__Requirement__:
Gather every line of the data below that contains the word "something". Case counts.

Data extracted from a collection:
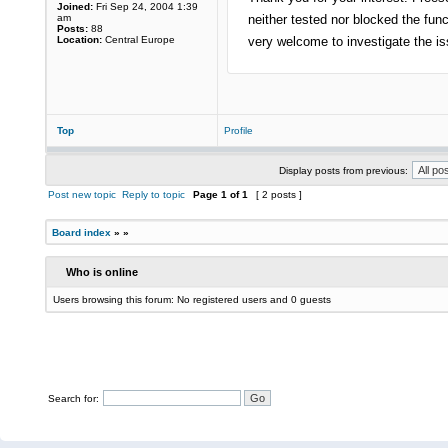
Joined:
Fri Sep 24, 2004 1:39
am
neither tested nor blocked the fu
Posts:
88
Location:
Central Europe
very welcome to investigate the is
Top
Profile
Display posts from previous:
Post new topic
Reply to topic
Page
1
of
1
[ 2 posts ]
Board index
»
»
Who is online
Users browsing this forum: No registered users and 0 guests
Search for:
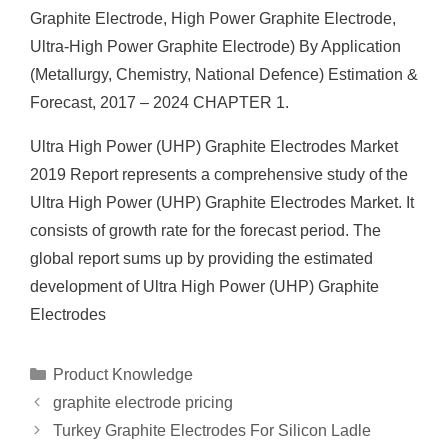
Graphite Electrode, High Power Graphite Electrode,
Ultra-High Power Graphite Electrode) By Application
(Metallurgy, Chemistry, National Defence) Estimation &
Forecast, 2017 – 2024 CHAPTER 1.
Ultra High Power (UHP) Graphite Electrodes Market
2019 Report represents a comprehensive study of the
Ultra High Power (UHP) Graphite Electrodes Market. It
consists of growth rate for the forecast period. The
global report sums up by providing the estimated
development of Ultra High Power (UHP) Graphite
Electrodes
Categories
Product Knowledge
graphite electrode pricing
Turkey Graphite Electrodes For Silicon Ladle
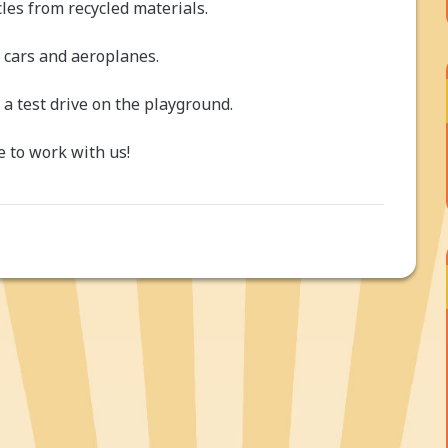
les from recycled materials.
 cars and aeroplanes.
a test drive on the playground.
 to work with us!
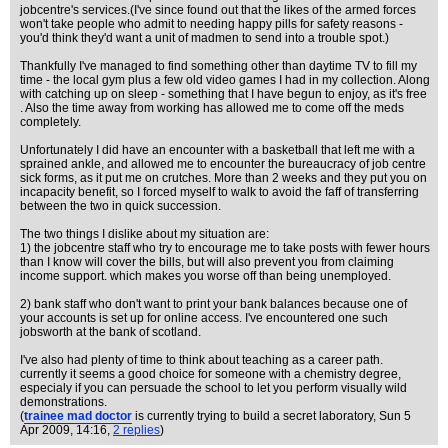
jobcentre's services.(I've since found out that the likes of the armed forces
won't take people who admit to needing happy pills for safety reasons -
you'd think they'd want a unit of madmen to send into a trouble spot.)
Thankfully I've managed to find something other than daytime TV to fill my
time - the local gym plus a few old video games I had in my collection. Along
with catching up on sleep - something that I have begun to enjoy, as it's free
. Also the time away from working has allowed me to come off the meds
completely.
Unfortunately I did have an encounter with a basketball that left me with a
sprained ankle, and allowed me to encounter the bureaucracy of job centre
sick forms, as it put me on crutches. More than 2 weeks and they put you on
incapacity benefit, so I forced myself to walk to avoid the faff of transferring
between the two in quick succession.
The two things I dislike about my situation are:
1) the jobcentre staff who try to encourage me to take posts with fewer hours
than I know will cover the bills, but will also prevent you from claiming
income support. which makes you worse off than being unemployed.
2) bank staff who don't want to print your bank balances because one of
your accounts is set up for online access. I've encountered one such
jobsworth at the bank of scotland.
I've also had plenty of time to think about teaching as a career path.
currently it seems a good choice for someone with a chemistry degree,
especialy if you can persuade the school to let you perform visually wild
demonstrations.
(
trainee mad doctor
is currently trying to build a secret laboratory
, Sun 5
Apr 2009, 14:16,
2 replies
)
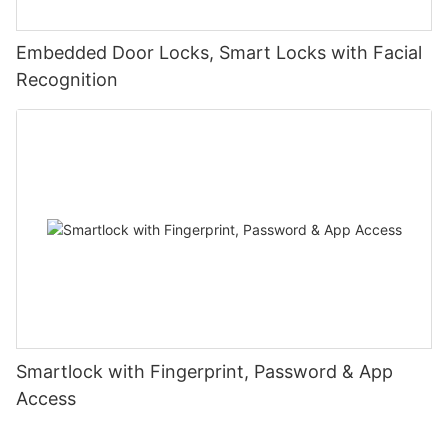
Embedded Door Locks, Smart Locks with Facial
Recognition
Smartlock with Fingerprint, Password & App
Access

__Response below__:
Thankfully I've managed to find something other than daytime TV to fill my
with catching up on sleep - something that I have begun to enjoy, as it's free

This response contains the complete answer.